**ФРАГМЕНТ ТЕКСТА:**
ЦИВИЛИЗАЦИЯ: Новая история западного мира - Роджер Осборн
Шрифт:
Интервал:
Закладка:
Отсутствие и у простых людей, и высоких партийных чиновников сопротивления тому, что получило название Большого террора (в ходе которого были расстреляны или погибли в трудовых лагерях не менее 20 миллионов человек), объяснялось отнюдь не только ощущением беспомощности. Марксистское понимание истории сочетало представлечние о неизбежности идеального общества с беспредельной верой в человеческий разум. Члены партии, попадая под арест, верили, что, должно быть, являются врагами исторического прогресса, — им советовали изобличить самих себя и покаяться в своих «ошибках». На партийных собраниях речи Сталина сопровождались восторженными аплодисментами аудитории — и самого Сталина. Почему? Потому что рукоплескания предназначились не вождю, а торжеству исторического прогресса — неумолимому движению истории, которого все присутствующие, включая Сталина, были не более чем верными слугами. Заключенные регулярно посылали из трудовых лагерей поздравления вождю в день его рождения, и делали это не попринуждению, а потому, что продолжали верить в общее дело борьбы за осуществление исторически предначертанного общественного идеала — они были оступившимися, но во всем прочем равными Сталину членами коммунистического общества.

**ИСХОДНЫЕ ДАННЫЕ:**
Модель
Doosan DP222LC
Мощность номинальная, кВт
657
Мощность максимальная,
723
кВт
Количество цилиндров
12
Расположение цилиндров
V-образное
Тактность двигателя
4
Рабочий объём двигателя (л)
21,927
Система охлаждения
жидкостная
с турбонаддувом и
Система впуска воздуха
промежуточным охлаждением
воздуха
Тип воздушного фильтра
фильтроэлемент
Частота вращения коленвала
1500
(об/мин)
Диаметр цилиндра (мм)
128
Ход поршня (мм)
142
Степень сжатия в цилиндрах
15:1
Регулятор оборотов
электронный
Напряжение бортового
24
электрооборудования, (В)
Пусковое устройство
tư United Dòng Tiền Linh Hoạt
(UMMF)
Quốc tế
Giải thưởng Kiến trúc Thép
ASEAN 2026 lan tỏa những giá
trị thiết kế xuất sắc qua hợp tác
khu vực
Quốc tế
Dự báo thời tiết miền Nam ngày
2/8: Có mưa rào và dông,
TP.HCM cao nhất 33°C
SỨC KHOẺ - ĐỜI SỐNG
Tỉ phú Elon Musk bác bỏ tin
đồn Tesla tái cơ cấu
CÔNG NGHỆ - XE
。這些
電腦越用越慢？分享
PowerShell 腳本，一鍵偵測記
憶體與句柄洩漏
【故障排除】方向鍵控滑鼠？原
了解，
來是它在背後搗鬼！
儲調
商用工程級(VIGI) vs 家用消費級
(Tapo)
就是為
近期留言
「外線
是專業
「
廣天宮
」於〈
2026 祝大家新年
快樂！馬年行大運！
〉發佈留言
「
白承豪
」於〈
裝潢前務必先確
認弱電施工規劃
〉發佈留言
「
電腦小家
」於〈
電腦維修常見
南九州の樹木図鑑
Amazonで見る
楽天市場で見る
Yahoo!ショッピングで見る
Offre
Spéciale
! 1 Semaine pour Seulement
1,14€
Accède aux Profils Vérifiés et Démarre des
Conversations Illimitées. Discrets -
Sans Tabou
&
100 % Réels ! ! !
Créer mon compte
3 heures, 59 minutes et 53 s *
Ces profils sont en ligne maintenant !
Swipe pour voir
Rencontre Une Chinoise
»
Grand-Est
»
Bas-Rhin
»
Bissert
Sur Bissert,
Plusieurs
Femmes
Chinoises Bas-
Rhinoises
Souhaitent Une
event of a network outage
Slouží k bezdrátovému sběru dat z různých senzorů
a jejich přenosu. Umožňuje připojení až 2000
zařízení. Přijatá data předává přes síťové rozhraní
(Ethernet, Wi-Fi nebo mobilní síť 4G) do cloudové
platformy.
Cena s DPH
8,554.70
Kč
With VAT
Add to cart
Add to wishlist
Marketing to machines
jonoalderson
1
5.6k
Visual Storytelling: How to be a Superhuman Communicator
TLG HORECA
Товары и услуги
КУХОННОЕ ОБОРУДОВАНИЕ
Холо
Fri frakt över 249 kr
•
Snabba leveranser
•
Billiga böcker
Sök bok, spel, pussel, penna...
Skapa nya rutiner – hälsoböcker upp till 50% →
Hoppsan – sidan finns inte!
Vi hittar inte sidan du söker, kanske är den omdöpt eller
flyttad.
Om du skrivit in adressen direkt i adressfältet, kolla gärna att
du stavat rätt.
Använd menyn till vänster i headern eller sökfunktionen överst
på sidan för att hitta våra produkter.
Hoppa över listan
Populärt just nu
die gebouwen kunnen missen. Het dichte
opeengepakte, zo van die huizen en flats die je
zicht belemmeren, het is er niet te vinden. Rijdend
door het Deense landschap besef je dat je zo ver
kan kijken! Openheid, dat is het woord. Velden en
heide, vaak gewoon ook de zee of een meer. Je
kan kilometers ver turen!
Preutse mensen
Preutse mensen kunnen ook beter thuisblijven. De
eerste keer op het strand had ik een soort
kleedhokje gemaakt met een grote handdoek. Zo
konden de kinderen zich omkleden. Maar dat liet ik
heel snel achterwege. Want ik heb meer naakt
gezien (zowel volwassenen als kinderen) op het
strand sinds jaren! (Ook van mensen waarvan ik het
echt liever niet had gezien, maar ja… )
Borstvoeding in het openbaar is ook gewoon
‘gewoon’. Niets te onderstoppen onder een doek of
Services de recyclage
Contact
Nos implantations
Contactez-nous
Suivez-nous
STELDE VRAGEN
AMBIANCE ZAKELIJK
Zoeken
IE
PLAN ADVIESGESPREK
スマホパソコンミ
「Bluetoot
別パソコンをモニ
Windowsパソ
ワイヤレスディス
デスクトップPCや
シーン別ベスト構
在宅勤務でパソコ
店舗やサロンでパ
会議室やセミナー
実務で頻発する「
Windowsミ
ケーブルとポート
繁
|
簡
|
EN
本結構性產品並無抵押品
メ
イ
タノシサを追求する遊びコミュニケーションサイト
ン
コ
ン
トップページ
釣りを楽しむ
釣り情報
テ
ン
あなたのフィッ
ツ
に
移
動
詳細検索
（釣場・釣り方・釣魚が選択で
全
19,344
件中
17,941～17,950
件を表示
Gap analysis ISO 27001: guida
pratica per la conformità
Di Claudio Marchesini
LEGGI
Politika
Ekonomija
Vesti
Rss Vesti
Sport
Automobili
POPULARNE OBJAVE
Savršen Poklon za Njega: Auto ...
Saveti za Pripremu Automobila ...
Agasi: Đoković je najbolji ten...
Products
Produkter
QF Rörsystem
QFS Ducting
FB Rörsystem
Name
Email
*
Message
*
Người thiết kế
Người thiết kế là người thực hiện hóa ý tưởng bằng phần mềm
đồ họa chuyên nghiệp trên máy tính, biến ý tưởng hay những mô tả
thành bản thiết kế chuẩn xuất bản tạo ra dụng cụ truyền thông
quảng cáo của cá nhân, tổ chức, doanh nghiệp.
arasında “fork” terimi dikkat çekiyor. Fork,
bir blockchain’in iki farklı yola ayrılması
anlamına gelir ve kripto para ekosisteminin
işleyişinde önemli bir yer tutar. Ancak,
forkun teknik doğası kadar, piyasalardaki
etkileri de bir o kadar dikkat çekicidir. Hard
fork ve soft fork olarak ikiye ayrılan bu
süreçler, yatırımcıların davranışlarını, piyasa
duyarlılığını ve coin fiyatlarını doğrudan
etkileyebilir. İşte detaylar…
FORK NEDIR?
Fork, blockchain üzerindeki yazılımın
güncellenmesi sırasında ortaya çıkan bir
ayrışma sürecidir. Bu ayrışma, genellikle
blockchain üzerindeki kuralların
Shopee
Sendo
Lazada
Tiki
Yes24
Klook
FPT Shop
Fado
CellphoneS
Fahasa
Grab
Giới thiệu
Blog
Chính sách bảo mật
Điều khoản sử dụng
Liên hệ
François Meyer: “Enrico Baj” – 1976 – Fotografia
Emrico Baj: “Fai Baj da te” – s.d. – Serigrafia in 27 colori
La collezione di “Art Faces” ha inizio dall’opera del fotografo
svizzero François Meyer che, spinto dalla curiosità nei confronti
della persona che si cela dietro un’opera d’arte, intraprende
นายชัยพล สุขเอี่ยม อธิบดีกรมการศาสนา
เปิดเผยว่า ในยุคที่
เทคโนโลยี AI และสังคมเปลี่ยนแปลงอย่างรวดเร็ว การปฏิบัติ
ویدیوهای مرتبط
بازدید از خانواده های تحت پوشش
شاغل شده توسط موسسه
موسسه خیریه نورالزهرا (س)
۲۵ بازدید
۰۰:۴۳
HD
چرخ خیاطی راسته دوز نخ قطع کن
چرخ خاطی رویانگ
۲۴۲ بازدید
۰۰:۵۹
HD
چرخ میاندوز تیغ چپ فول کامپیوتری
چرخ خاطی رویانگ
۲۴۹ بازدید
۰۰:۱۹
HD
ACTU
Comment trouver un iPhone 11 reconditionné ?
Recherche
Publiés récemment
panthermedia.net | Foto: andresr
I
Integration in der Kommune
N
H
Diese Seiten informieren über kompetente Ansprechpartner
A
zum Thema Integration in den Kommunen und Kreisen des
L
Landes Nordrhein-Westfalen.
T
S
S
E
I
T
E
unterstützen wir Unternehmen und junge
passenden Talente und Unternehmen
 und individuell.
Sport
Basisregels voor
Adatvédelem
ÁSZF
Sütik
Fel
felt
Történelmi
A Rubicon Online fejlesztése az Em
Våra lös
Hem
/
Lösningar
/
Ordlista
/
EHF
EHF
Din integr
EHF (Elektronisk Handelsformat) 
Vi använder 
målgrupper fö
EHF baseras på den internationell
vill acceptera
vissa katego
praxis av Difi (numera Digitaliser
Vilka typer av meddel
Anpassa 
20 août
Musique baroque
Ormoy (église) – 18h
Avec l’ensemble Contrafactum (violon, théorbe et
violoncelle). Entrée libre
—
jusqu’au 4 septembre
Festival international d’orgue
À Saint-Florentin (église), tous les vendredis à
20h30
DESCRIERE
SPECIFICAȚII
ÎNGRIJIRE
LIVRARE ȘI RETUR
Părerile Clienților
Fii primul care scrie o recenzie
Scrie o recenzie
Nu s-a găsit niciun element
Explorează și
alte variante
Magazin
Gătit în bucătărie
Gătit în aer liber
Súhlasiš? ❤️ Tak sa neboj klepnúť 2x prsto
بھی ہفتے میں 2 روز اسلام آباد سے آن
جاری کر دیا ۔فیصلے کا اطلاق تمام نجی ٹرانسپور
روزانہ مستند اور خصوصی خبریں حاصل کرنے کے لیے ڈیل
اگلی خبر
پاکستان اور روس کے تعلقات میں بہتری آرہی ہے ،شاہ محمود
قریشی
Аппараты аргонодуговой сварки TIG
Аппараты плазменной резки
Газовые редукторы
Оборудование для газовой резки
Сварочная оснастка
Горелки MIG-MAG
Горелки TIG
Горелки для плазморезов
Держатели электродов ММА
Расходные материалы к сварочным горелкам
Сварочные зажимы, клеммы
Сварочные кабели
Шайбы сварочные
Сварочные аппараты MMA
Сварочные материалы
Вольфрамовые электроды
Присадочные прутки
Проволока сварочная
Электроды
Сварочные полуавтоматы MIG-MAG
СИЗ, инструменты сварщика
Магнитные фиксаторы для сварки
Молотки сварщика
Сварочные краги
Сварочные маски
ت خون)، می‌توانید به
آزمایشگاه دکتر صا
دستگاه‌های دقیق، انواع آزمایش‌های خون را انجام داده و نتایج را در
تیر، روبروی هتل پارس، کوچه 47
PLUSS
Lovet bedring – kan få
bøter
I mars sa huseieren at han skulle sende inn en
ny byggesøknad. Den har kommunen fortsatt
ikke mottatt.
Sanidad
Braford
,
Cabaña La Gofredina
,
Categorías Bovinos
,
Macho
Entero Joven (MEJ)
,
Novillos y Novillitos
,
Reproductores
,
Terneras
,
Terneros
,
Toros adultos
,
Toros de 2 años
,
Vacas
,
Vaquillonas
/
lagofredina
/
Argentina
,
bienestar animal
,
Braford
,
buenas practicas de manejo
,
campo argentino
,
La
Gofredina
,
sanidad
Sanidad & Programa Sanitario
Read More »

**ОПИСАНИЕ ЗАДАЧИ:**
Перепишите приведённый выше фрагмент о Большом терроре целиком, ничего в нём не меняя.

**ОТВЕТ:**
ЦИВИЛИЗАЦИЯ: Новая история западного мира - Роджер Осборн
Шрифт:
Интервал:
Закладка:
Отсутствие и у простых людей, и высоких партийных чиновников сопротивления тому, что получило название Большого террора (в ходе которого были расстреляны или погибли в трудовых лагерях не менее 20 миллионов человек), объяснялось отнюдь не только ощущением беспомощности. Марксистское понимание истории сочетало представлечние о неизбежности идеального общества с беспредельной верой в человеческий разум. Члены партии, попадая под арест, верили, что, должно быть, являются врагами исторического прогресса, — им советовали изобличить самих себя и покаяться в своих «ошибках». На партийных собраниях речи Сталина сопровождались восторженными аплодисментами аудитории — и самого Сталина. Почему? Потому что рукоплескания предназначились не вождю, а торжеству исторического прогресса — неумолимому движению истории, которого все присутствующие, включая Сталина, были не более чем верными слугами. Заключенные регулярно посылали из трудовых лагерей поздравления вождю в день его рождения, и делали это не попринуждению, а потому, что продолжали верить в общее дело борьбы за осуществление исторически предначертанного общественного идеала — они были оступившимися, но во всем прочем равными Сталину членами коммунистического общества.